[Human pose keypoint data]
- Opening Delimiter -

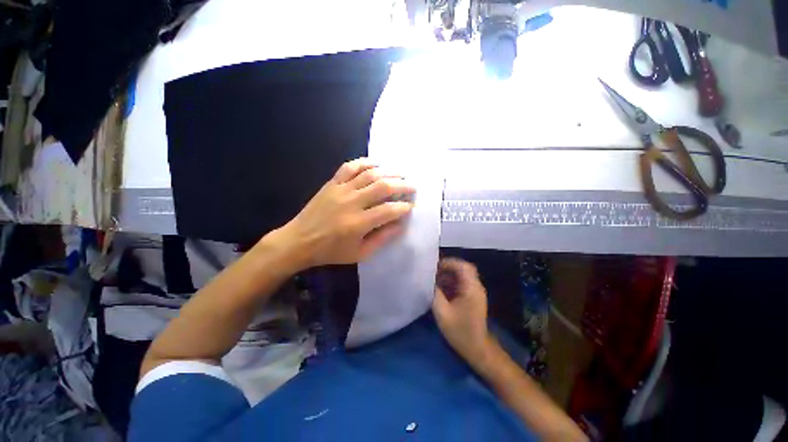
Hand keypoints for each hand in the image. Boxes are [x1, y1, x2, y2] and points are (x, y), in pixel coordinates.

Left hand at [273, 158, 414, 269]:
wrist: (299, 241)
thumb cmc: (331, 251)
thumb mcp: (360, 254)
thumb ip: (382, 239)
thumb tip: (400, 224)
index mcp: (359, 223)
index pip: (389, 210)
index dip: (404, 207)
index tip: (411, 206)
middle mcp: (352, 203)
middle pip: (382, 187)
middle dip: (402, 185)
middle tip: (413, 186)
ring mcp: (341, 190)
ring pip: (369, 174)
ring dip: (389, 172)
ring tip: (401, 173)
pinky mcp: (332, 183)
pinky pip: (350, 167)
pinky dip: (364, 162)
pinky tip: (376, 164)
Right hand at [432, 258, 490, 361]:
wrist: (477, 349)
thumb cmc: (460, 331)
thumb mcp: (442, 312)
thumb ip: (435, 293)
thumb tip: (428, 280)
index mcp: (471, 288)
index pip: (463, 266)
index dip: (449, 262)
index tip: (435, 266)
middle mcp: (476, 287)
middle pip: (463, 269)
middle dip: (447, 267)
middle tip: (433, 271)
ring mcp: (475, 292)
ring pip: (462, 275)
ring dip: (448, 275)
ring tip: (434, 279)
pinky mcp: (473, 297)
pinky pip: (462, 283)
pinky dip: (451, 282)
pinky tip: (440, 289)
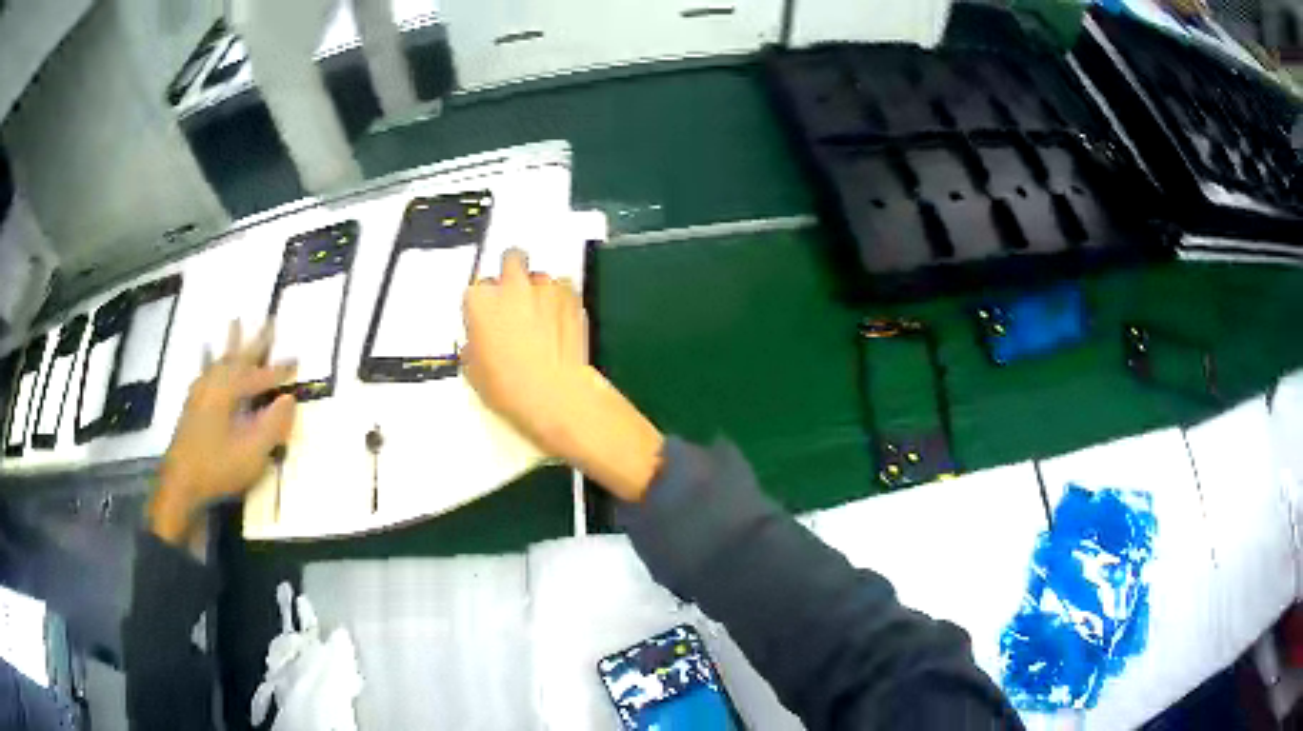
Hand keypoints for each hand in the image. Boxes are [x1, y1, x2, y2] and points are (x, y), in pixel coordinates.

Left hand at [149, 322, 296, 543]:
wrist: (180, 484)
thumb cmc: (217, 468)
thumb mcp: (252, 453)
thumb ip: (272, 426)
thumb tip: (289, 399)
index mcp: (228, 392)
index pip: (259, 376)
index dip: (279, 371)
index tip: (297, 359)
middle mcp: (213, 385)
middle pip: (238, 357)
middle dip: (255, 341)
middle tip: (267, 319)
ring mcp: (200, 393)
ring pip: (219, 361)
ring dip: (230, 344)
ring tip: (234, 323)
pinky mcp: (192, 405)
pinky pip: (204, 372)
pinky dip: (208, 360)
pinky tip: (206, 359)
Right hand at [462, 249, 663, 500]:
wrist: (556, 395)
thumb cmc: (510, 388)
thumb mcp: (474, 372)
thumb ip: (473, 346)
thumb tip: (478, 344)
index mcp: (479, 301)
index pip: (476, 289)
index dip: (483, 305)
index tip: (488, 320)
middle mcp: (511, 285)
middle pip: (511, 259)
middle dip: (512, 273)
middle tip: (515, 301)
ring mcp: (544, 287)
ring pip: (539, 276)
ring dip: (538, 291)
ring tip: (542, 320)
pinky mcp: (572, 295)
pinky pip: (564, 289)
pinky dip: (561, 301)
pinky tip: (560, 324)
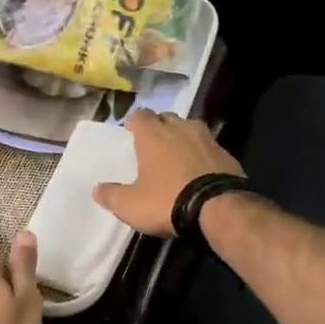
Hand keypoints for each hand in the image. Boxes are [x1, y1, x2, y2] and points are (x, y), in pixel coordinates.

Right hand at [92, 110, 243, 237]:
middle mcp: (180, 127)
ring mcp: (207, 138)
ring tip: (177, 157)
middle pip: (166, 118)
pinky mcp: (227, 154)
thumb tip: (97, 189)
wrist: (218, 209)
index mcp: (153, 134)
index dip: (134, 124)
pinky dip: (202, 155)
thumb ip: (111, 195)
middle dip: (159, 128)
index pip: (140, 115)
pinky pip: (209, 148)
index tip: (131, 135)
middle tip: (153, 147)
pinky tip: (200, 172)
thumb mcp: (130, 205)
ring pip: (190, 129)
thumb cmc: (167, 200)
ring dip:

- Closing Delimiter -

◆ **ASSIGNED TASK**: Transcribe, from the records above, the first line and every line after it up to and including the line with "index tip: (411, 206)"; omit pictures.

◆ **COMPLETED TASK**:
Hand keypoints for each hand in the image. Boxes are [x1, y1, x2, y2] and points are (x, y), in pixel coordinates.

Left hand at [273, 158, 414, 269]:
wrist: (299, 241)
thumb cmc: (331, 251)
thumb mcp: (360, 254)
thumb ip: (382, 239)
thumb tip: (400, 224)
index mcp: (359, 223)
index pip: (389, 210)
index dip: (404, 207)
index tip: (411, 206)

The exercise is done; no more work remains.